=== SUPPLIED DATA ===
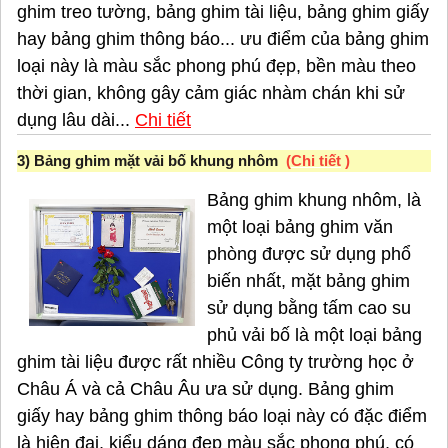
ghim treo tường, bảng ghim tài liệu, bảng ghim giấy
hay bảng ghim thông báo... ưu điểm của bảng ghim
loại này là màu sắc phong phú đẹp, bền màu theo
thời gian, không gây cảm giác nhàm chán khi sử
dụng lâu dài...
Chi tiết
3) Bảng ghim mặt vải bố khung nhôm
(
Chi tiết
)
Bảng ghim khung nhôm, là
một loại bảng ghim văn
phòng được sử dụng phổ
biến nhất, mặt bảng ghim
sử dụng bằng tấm cao su
phủ vải bố là một loại bảng
ghim tài liệu được rất nhiều Công ty trường học ở
Châu Á và cả Châu Âu ưa sử dụng. Bảng ghim
giấy hay bảng ghim thông báo loại này có đặc điểm
là hiện đại, kiểu dáng đẹp màu sắc phong phú, có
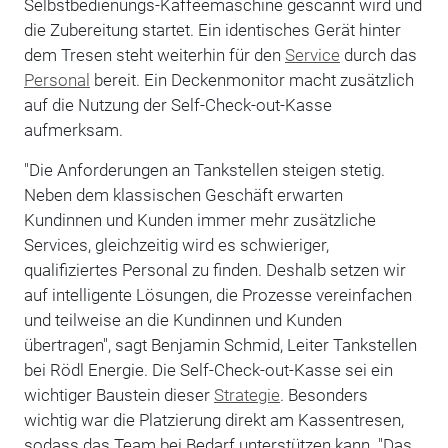
Selbstbedienungs-Kaffeemaschine gescannt wird und
die Zubereitung startet. Ein identisches Gerät hinter
dem Tresen steht weiterhin für den
Service
durch das
Personal
bereit. Ein Deckenmonitor macht zusätzlich
auf die Nutzung der Self-Check-out-Kasse
aufmerksam.
"Die Anforderungen an Tankstellen steigen stetig.
Neben dem klassischen Geschäft erwarten
Kundinnen und Kunden immer mehr zusätzliche
Services, gleichzeitig wird es schwieriger,
qualifiziertes Personal zu finden. Deshalb setzen wir
auf intelligente Lösungen, die Prozesse vereinfachen
und teilweise an die Kundinnen und Kunden
übertragen", sagt Benjamin Schmid, Leiter Tankstellen
bei Rödl Energie. Die Self-Check-out-Kasse sei ein
wichtiger Baustein dieser
Strategie
. Besonders
wichtig war die Platzierung direkt am Kassentresen,
sodass das Team bei Bedarf unterstützen kann. "Das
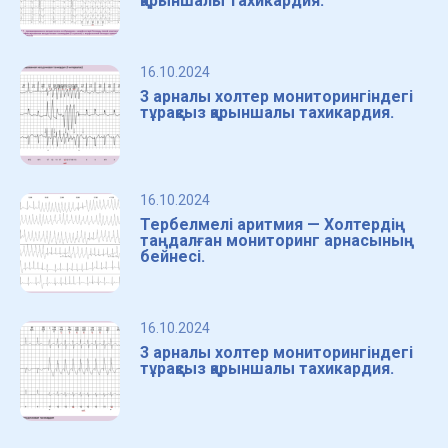
қарыншалы тахикардия.
16.10.2024
3 арналы холтер мониторингіндегі
тұрақсыз қарыншалы тахикардия.
16.10.2024
Тербелмелі аритмия — Холтердің
таңдалған мониторинг арнасының
бейнесі.
16.10.2024
3 арналы холтер мониторингіндегі
тұрақсыз қарыншалы тахикардия.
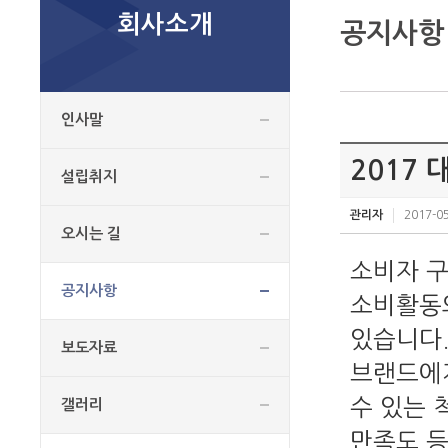
회사소개
공지사항
인사말
2017
설립취지
관리자
2017-05
오시는 길
소비자 구
공지사항
소비활동의
있습니다.
보도자료
브랜드에
수 있는 
갤러리
만족도 등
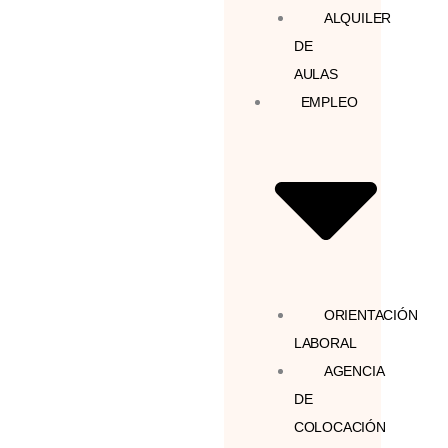
ALQUILER
DE
AULAS
EMPLEO
ORIENTACIÓN
LABORAL
AGENCIA
DE
COLOCACIÓN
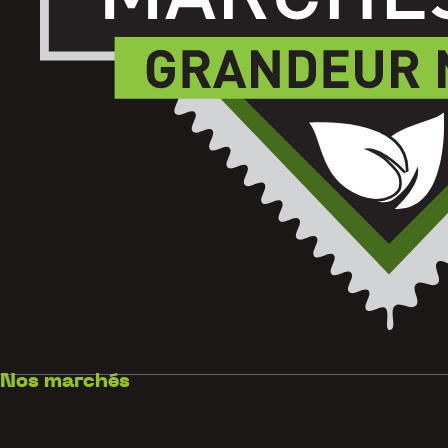
Nos marchés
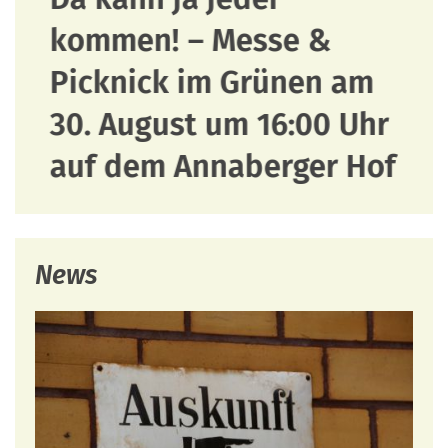
kommen! – Messe &
Picknick im Grünen am
30. August um 16:00 Uhr
auf dem Annaberger Hof
News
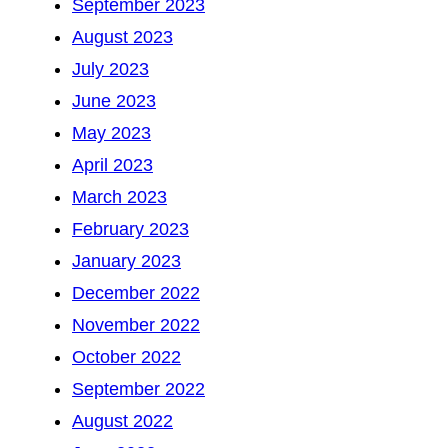
September 2023
August 2023
July 2023
June 2023
May 2023
April 2023
March 2023
February 2023
January 2023
December 2022
November 2022
October 2022
September 2022
August 2022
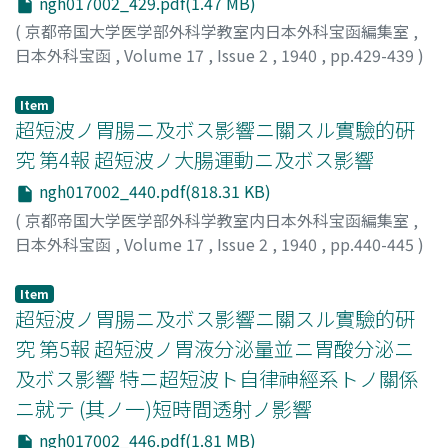
ngh017002_429.pdf(1.47 MB)
(
京都帝国大学医学部外科学教室内日本外科宝函編集室
,
日本外科宝函
,
Volume 17
,
Issue 2
,
1940
,
pp.429-439
)
宇田川, 博
;
Udagawa, Hiroshi
;
ウダガワ, ヒロシ
Item
超短波ノ胃腸ニ及ボス影響ニ關スル實驗的硏
究 第4報 超短波ノ大腸運動ニ及ボス影響
ngh017002_440.pdf(818.31 KB)
(
京都帝国大学医学部外科学教室内日本外科宝函編集室
,
日本外科宝函
,
Volume 17
,
Issue 2
,
1940
,
pp.440-445
)
宇田川, 博
;
Udagawa, Hiroshi
;
ウダガワ, ヒロシ
Item
超短波ノ胃腸ニ及ボス影響ニ關スル實驗的硏
究 第5報 超短波ノ胃液分泌量並ニ胃酸分泌ニ
及ボス影響 特ニ超短波ト自律神經系トノ關係
ニ就テ (其ノ一)短時間透射ノ影響
ngh017002_446.pdf(1.81 MB)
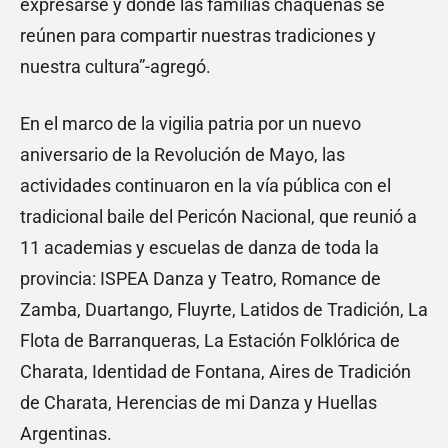
expresarse y donde las familias chaqueñas se
reúnen para compartir nuestras tradiciones y
nuestra cultura”-agregó.
En el marco de la vigilia patria por un nuevo
aniversario de la Revolución de Mayo, las
actividades continuaron en la vía pública con el
tradicional baile del Pericón Nacional, que reunió a
11 academias y escuelas de danza de toda la
provincia: ISPEA Danza y Teatro, Romance de
Zamba, Duartango, Fluyrte, Latidos de Tradición, La
Flota de Barranqueras, La Estación Folklórica de
Charata, Identidad de Fontana, Aires de Tradición
de Charata, Herencias de mi Danza y Huellas
Argentinas.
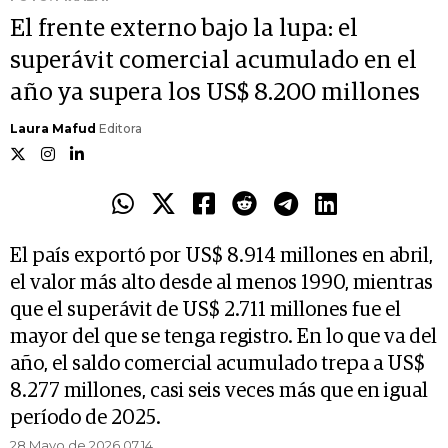
El frente externo bajo la lupa: el
superávit comercial acumulado en el
año ya supera los US$ 8.200 millones
Laura Mafud
Editora
El país exportó por US$ 8.914 millones en abril,
el valor más alto desde al menos 1990, mientras
que el superávit de US$ 2.711 millones fue el
mayor del que se tenga registro. En lo que va del
año, el saldo comercial acumulado trepa a US$
8.277 millones, casi seis veces más que en igual
período de 2025.
28 Mayo de 2026 07.14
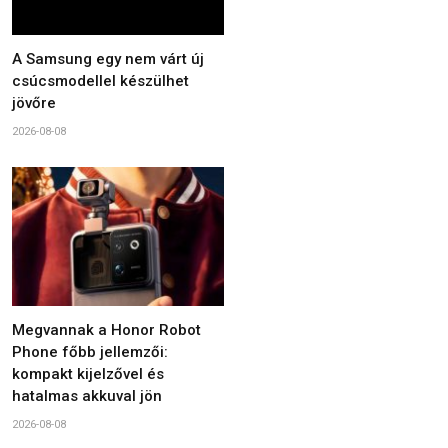
A Samsung egy nem várt új
csúcsmodellel készülhet
jövőre
2026-08-08
Megvannak a Honor Robot
Phone főbb jellemzői:
kompakt kijelzővel és
hatalmas akkuval jön
2026-08-08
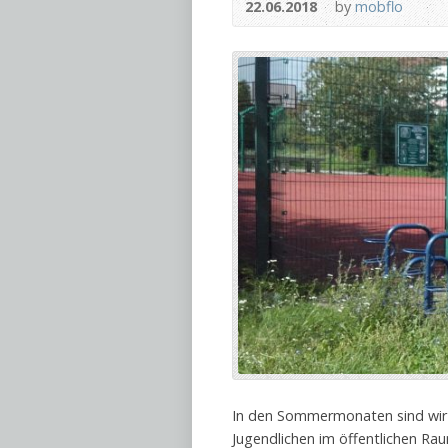
22.06.2018
by
mobflo
In den Sommermonaten sind wir i
Jugendlichen im öffentlichen Ra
===
EXERCISE BRIEF »
Report how many lines of the records contain the string "dụng", matching case exactly, and give only that number.

ANSWER BOX »
4